A Spanish word that refers to the process of processing coffee beans from the coffee cherry to the green coffee bean that is ready for roasting. It is also known as “wet processing,” “washed processing,” or “wet milling.” Similar setups go by different names in other countries, such as washing station in Rwanda and coffee factory in Kenya.
The beneficio process begins with the harvesting of ripe coffee cherries, which are then sorted and cleaned to remove any impurities. The coffee cherries are then placed into a machine known as a pulper, which removes the outer layers of the cherry to reveal the green coffee beans inside.
Next, the beans are fermented for a period of time, which helps to remove any remaining mucilage and impurities. The beans are then washed and rinsed to remove any remaining traces of fermentation and to prepare them for drying.
After washing, the beans are dried, either by laying them out on a patio or by using mechanical dryers.
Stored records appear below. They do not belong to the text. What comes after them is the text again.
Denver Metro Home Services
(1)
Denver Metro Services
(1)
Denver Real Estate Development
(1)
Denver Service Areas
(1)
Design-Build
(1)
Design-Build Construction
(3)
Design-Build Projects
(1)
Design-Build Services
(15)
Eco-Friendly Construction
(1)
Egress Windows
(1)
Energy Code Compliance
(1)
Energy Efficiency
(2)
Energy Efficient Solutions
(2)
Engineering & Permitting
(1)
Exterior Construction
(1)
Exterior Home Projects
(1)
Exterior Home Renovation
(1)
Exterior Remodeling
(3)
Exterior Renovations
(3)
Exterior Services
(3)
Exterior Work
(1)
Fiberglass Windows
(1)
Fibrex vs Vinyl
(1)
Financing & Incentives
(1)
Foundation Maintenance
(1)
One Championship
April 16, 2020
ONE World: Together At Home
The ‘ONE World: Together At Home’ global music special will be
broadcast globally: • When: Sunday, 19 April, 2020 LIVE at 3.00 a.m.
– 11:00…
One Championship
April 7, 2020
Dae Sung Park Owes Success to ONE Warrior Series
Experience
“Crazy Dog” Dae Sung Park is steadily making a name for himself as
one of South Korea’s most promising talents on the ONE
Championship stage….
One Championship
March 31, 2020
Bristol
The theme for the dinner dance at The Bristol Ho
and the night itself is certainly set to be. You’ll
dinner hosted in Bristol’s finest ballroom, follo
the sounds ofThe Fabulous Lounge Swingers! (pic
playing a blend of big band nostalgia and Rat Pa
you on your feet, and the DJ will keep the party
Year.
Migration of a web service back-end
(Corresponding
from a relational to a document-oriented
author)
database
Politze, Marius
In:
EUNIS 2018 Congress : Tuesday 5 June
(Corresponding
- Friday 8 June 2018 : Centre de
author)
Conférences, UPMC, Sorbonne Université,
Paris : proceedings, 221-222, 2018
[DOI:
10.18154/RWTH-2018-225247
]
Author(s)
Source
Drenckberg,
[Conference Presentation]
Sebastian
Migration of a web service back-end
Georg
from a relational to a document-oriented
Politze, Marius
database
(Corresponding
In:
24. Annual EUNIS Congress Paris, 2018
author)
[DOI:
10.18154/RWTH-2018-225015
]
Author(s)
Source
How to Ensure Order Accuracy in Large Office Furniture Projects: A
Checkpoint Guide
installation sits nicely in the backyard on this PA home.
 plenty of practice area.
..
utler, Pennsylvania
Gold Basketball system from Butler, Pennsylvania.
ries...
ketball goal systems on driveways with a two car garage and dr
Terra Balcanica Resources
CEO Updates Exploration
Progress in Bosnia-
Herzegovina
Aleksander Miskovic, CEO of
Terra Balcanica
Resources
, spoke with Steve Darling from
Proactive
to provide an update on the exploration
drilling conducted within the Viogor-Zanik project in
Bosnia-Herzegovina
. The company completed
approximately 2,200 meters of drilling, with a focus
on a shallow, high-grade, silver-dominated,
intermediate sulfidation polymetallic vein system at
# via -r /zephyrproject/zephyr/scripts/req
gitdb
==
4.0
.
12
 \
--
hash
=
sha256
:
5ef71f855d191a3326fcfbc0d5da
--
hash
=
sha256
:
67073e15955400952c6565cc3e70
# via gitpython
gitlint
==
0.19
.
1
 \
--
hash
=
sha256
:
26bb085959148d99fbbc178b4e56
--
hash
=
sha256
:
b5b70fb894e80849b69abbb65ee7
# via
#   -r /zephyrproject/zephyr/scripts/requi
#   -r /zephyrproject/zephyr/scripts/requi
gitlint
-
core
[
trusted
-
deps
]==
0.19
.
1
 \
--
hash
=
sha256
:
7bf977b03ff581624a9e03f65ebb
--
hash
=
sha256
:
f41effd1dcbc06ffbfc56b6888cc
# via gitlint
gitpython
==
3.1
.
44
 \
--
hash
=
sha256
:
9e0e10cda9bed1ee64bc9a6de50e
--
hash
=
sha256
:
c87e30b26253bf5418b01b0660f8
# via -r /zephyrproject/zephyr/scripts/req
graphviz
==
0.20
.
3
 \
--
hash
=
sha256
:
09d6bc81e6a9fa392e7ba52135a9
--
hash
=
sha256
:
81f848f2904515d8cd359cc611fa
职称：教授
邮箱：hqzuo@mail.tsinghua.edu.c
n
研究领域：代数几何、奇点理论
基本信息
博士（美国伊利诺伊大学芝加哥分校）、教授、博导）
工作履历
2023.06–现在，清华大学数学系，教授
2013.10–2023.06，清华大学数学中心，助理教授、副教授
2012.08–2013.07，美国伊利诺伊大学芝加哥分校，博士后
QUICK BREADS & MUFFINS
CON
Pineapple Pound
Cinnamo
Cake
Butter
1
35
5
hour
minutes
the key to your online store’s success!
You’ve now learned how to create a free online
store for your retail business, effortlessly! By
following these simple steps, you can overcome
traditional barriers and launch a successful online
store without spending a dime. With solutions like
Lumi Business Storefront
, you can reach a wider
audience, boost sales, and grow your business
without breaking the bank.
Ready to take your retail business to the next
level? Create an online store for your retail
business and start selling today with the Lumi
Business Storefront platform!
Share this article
Once dry, the beans are sorted, graded, and packaged for shipping or storage.
The beneficio process is one of the most common methods used to process coffee, and it is used to produce high-quality coffee beans that are used in specialty and high-end coffee blends. Wet-processing can result in a clean, bright, and fruity cup profile, that is why it is widely used for high-grade coffees like Kenyan, Colombian and some Central American varieties.